Dear Edvard: Were there dinosaurs that had duck bills?
– Baker Albobae
Atlantic City, NJ, USA
Dear Baker: Yes, dinosaurs with duck bills existed. They have been classified into the family Hadrosauridae, containing genera such as Hadrosaurus, Edmontosaurus, and Tsintaosaurus. Some species of dinosaurs with duck bills survive today; they are known as “ducks”.
Dear Edvard: Am I a dinosaur?
– Kyle Lowry
Toronto, ON, Canada
Dear Kyle: No, you are a human. You merely play professional basketball for a team that is named after a dinosaur.
Dear Edvard: Why do dinosaurs exist?
– Sue Ann Mbata
London, England, UK
Dear Sue Ann: The earliest dinosaur genus currently known, Eoraptor, first appeared about 230,000,000 years ago, in the early Triassic period. During the remainder of the Triassic, dinosaurs became more prominent as many other animals, such as the early archosaurs, became extinct.
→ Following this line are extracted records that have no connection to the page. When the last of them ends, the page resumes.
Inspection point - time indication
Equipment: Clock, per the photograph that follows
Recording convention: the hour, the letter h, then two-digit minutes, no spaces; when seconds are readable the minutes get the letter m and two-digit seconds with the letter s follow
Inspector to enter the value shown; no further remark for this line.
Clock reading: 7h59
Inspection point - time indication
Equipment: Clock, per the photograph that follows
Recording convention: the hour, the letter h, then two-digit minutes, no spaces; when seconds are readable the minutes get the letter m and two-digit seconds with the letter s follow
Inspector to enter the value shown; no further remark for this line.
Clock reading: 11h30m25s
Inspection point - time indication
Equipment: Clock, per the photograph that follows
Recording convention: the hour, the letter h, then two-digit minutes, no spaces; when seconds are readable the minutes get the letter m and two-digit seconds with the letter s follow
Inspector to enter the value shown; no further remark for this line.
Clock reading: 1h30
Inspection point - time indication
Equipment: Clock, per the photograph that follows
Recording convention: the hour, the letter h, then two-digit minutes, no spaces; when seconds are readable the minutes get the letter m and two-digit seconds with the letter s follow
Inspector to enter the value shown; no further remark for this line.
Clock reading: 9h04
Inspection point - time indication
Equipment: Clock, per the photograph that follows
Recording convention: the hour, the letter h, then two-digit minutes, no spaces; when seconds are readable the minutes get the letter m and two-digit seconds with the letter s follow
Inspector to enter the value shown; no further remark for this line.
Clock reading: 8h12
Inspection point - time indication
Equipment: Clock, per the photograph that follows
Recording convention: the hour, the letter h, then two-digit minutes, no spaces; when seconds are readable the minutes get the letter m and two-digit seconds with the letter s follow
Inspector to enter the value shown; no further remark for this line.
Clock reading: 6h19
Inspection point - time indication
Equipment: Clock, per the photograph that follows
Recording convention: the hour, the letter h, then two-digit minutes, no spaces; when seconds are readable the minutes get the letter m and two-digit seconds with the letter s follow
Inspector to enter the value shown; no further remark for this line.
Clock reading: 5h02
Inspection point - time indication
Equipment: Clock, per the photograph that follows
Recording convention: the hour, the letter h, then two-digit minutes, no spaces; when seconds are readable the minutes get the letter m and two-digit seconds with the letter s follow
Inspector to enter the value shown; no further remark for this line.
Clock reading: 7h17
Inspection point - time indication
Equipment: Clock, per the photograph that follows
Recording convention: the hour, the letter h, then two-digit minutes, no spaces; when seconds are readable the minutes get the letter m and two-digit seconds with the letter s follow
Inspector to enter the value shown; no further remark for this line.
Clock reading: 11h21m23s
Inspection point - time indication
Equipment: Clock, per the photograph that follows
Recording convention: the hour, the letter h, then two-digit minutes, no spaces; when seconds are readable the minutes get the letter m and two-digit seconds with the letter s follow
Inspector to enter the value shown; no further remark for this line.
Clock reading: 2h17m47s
Dear Edvard: Why don’t dinosaurs exist any more?
– Kingsley Collins
St Petersburg, FL, USA
Dear Kingsley: They still exist. Birds survived the extinction at the end of the Cretaceous period, and there are many avian species that survive to this day.
Dear Edvard: What caused the extinction of the non-bird dinosaurs? Was it an asteroid impact, or volcanoes?
– Joanie Paber
Ogden, UT, USA
Dear Joanie: There is still quite a bit of debate on this subject. I think it was a combination of multiple factors, including the impact at Chicxulub, which has been dated to about 66,000,000 years ago, the same time as the extinction event that ended the Cretaceous period. At about the same time, the Deccan Traps in India formed in a series of volcanic eruptions, and the sea level appears to have fallen. Scientists can’t agree as to which one of these caused the Cretaceous extinction, or even whether any single one could have on its own. I believe that all of these events contributed to the extinction event.
Dear Edvard: Am I a dinosaur?
– Jason Smith
New Orleans, LA, USA
Dear Jason: No, you are a human. You merely play professional basketball for a team that is named after a dinosaur.